The alternative right. That’s how.

They have emerged from internet chat rooms on 4chan to embed themselves into the intellectual class of the Republican movement. Thinkers like Milo Yiannopoulos have become conservative heroes to 1488-ers who parrot theories like how the average IQ of different races proves white superiority, or how—as Rep. King says—white people are responsible for all culture in the world.


To the alt-right, African Americans and other people of color are the reasons for America’s decline. Their laziness and “gimme culture” that prefers handouts and government assistance to hard work is the drip-drop of the erosion of American values. Unlike the Ku Klux Klan and other white supremacists, they don’t think the answer is burning crosses and lynching miscegenists. They have a simpler and more systematic solution: Make America great again.

Trump embraced the alt-right before there was an alternative right. He spent a reported $85,000 to turn public sentiment against the Central Park Five, resulting in a wrongful conviction of five black men.
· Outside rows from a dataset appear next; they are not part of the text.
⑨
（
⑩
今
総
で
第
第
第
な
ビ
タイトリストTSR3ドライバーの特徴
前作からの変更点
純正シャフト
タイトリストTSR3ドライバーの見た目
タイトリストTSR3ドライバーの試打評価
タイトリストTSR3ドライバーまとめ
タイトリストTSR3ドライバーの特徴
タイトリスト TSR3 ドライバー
He routinely shares the words and articles of one of the alt-right’s biggest champions, Jason Bergkamp. Trump also trumpets statistics and retweets ideas from the “white genocide” movement (whose leader—in the spirit of transparency—I have also interviewed).


Ultimately, the Republican Party has chosen to fall in line with Trump and, thus, the new white-power movement. They don’t refer to it in that manner. They use much smarter, more intellectual vocabulary, but make no mistake, it is all the same thing.

So if you’re wondering why this Republican convention seems different; why conservative phrases like “free market” and “small government” have been replaced with an anti-gay, anti- brown official party platform that promises building walls and rooting out Muslims, now you know.


The alternative right is here, and they’re going to make America white again.